PASSAGE SHOWN —
▼
Hadoop monitoring
Hadoop monitoring in Dynatrace provides a high-level overview of the main Hadoop components within your cluster. Enhanced insights are available for HDFS and MapReduce. Hadoop-specific metrics are presented alongside all infrastructure measurements, providing you with in-depth Hadoop performance analysis of both current and historical data.
Prerequisites
- Dynatrace OneAgent version 1.103+
- For full Hadoop visibility, OneAgent must be installed on all machines running the following Hadoop processes: NameNode, ResourceManager, NodeManager, DataNode, and MRAppMaster
- Linux OS
- Hadoop version 2.4.1+
Enabling Hadoop monitoring globally
- In the Dynatrace menu, go to Settings.
- Select Monitoring > Monitored technologies.
- On the Supported technologies tab, find the Hadoop entry.
- Turn on the Hadoop switch.
With Hadoop monitoring enabled globally, Dynatrace automatically collects Hadoop metrics whenever a new host running Hadoop is detected in your environment.
Analyzing your Hadoop components
- In the Dynatrace menu, go to Technologies.
- Select the Hadoop tile on the Technology overview page.
- Select an individual Hadoop component in the Process group table to view metrics and a timeline chart specific to that component.
Enhanced insights for HDFS
Viewing NameNode metrics
- In the Process group table, select a NameNode process group.
- Select Process group details.
- On the Process group details page, select the Technology-specific metrics tab to view relevant cluster charts and metrics. Hadoop NameNode pages provide details about your HDFS capacity, usage, blocks, cache, files, and data-node health.
▲
Collected data:
▼
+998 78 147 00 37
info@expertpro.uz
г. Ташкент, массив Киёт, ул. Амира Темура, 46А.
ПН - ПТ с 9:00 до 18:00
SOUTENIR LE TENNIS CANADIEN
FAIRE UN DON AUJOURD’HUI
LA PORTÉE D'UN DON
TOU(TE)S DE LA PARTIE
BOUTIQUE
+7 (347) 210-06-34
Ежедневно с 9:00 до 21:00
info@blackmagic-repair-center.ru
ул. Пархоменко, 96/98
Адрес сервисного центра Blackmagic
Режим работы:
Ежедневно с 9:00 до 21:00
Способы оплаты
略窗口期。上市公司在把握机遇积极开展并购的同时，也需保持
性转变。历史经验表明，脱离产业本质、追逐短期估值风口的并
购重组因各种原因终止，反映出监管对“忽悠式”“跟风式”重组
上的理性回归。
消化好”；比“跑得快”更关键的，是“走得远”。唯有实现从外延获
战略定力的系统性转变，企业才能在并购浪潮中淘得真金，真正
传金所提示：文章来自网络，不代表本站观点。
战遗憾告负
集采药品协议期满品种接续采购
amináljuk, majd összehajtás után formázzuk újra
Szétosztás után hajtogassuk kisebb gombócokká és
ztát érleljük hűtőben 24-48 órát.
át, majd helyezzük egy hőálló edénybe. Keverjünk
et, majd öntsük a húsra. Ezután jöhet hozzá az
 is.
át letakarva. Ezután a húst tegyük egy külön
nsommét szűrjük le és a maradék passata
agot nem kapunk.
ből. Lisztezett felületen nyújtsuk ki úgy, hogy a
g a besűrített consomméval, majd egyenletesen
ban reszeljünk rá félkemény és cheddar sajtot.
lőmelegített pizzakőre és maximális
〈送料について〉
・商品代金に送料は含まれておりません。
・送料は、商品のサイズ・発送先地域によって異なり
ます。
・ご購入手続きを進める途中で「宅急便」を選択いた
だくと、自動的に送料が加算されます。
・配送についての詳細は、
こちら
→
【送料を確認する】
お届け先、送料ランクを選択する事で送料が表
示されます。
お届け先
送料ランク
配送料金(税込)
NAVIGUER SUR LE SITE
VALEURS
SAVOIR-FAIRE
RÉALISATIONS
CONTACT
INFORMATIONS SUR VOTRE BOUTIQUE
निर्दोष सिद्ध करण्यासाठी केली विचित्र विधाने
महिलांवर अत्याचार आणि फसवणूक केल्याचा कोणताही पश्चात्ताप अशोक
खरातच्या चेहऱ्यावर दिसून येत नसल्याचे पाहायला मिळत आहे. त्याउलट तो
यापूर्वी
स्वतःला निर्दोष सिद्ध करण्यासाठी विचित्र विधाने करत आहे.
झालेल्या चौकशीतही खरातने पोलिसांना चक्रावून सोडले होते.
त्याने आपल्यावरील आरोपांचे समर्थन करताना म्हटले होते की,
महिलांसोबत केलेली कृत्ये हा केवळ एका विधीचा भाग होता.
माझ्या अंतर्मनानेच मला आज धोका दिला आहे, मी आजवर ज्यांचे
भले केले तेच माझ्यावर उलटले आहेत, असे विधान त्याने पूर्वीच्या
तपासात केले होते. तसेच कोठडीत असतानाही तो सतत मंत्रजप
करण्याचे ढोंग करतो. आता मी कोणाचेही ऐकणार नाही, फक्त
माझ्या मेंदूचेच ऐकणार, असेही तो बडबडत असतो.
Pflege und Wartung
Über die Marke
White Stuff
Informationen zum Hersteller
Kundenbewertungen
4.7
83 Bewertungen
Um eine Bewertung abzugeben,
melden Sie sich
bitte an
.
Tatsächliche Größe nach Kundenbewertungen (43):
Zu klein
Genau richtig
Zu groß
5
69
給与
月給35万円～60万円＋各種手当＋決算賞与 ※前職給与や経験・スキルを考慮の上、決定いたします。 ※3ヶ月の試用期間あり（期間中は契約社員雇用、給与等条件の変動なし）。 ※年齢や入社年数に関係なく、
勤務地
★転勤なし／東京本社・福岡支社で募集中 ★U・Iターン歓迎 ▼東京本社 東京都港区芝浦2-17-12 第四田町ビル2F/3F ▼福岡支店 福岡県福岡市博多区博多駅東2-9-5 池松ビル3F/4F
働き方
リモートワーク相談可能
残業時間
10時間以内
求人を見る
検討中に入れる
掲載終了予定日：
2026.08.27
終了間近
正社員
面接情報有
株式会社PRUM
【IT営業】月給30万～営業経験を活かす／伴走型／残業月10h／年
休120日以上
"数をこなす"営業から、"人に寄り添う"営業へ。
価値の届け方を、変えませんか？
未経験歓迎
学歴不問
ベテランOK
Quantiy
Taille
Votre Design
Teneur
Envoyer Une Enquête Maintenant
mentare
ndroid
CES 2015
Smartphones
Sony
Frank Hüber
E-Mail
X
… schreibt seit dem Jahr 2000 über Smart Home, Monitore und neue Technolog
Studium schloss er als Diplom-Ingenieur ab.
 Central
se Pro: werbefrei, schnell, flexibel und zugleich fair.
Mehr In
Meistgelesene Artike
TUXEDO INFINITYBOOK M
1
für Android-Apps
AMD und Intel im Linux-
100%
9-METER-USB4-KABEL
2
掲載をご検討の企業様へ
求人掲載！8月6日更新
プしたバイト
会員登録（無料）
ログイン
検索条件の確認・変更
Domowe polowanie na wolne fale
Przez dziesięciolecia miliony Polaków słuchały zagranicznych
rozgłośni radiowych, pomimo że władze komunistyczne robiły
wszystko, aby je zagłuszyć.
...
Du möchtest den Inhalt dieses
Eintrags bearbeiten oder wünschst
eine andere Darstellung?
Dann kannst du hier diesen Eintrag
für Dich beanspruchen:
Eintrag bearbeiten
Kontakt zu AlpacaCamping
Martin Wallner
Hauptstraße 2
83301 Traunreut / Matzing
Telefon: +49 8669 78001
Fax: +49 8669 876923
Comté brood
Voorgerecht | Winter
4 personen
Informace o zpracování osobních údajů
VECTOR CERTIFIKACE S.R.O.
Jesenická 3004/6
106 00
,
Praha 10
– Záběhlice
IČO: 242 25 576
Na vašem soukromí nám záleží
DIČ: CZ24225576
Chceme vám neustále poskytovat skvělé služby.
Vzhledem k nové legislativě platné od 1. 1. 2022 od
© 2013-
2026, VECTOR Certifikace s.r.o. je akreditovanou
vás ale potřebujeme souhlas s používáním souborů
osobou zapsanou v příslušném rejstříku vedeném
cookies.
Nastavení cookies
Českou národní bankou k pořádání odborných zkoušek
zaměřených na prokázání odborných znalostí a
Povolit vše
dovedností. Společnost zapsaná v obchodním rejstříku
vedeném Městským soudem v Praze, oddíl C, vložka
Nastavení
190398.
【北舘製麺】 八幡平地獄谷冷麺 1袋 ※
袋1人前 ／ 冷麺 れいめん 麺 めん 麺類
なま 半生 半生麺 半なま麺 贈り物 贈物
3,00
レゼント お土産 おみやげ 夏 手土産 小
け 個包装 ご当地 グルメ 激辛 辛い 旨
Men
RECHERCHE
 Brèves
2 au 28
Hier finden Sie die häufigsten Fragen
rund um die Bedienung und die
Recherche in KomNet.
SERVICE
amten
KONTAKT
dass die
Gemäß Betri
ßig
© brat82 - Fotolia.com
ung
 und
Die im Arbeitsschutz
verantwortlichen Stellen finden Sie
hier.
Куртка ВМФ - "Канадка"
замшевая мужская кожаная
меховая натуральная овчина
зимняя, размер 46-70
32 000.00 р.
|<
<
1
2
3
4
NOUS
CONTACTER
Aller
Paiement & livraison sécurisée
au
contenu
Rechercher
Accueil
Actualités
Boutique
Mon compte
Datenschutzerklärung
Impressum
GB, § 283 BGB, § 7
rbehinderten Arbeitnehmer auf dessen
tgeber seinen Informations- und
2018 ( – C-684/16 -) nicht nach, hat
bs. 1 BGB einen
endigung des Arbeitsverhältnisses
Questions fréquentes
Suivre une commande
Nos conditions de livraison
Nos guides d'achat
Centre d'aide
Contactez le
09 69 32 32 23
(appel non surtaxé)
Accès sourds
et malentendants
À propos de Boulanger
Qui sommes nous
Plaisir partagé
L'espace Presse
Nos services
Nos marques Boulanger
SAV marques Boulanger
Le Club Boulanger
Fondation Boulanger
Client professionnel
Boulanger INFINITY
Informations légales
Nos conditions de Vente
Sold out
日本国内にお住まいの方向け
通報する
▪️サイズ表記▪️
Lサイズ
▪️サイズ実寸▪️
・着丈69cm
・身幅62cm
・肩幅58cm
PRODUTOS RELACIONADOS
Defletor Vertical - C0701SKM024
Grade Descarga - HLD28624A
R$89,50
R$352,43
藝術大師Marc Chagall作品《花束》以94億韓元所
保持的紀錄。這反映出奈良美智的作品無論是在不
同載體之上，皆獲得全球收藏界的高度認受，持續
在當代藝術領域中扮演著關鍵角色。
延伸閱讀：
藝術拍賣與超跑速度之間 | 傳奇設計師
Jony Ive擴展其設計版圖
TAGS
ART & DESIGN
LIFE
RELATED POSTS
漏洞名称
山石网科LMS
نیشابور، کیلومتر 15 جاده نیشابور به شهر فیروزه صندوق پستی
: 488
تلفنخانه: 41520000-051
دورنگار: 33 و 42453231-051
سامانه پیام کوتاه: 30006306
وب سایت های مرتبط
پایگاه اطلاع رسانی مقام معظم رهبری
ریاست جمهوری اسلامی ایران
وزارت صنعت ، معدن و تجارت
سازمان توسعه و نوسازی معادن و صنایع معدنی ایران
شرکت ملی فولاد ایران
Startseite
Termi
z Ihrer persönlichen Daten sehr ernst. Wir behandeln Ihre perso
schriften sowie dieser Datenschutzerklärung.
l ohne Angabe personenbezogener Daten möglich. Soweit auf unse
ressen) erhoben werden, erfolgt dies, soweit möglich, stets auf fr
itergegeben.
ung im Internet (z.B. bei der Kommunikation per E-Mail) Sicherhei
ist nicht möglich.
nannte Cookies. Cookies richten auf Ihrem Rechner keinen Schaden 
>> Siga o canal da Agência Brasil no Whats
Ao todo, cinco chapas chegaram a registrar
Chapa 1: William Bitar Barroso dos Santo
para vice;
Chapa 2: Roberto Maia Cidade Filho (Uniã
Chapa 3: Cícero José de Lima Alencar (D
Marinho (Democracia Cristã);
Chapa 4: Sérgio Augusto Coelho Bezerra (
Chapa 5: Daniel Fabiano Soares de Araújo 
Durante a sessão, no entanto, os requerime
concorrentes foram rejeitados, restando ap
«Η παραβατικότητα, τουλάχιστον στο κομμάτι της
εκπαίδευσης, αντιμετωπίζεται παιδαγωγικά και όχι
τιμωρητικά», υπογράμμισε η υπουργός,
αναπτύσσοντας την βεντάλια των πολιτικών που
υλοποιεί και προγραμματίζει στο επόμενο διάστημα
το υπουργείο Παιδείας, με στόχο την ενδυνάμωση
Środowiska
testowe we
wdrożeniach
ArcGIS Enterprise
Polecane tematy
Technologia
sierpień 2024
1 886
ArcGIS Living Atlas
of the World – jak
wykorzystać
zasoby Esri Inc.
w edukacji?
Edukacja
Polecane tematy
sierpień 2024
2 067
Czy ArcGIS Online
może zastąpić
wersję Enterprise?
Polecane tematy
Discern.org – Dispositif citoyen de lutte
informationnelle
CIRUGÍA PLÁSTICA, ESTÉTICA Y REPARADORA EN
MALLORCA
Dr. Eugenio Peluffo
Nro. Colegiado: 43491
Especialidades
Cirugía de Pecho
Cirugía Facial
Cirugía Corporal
▲
DIRECTIONS —
a. For each statement below, say yes or no depending on whether the Hadoop monitoring page agrees with it, and quote the words from the page that decide it.
(i) OneAgent version 1.103 or later is required.
(ii) The Hadoop entry is on the Supported technologies tab.
(iii) Enhanced insights are available for HDFS and YARN.
b. Answer these questions using the Hadoop monitoring page:
(i) What is the lowest Hadoop version it supports?
(ii) On which page is the Hadoop tile selected?
(iii) Which tab shows cluster charts and metrics for a NameNode process group?
c. Continue the Hadoop monitoring page from its last sentence.

EXERCISE RESPONSES —
a.
(i) Yes: "Dynatrace OneAgent version 1.103+"
(ii) Yes: "On the Supported technologies tab, find the Hadoop entry."
(iii) No: "Enhanced insights are available for HDFS and MapReduce."

b.
(i) Hadoop version 2.4.1
(ii) The Technology overview page
(iii) The Technology-specific metrics tab

c.
- Further down the page, you’ll find a number of cluster-specific charts.
Viewing DataNode metrics
- In the Process group table, select a DataNode process group.
- Select Process group details.
- On the Process group details page, select the Technology-specific metrics tab and select the DataNode.
- Select the Hadoop HDFS metrics tab.
Enhanced insights for MapReduce
Viewing ResourceManager metrics
- Expand the Details section of the ResourceManager process group.
- Select Process group details.
- On the Process group details page, select the Technology-specific metrics tab to view relevant cluster charts and metrics. Hadoop ResourceManager metrics pages provide information about your nodes, applications, memory, cores, and containers.
- Further down the page, you’ll find a number of ResourceManager-specific charts.
Viewing MRAppMaster metrics
- Expand the Details section of an MRAppMaster process group.
- Select Process group details.
- On the Process group details page, click the Technology-specific metrics tab and select the MRAppMaster process.
- Select the Hadoop MapReduce tab.
To view NodeManager metrics
- Expand the Details section of the NodeManager manager process group.
- Select Process group details.
- On the Process group details page, select the Technology-specific metrics tab and select a NodeManager process.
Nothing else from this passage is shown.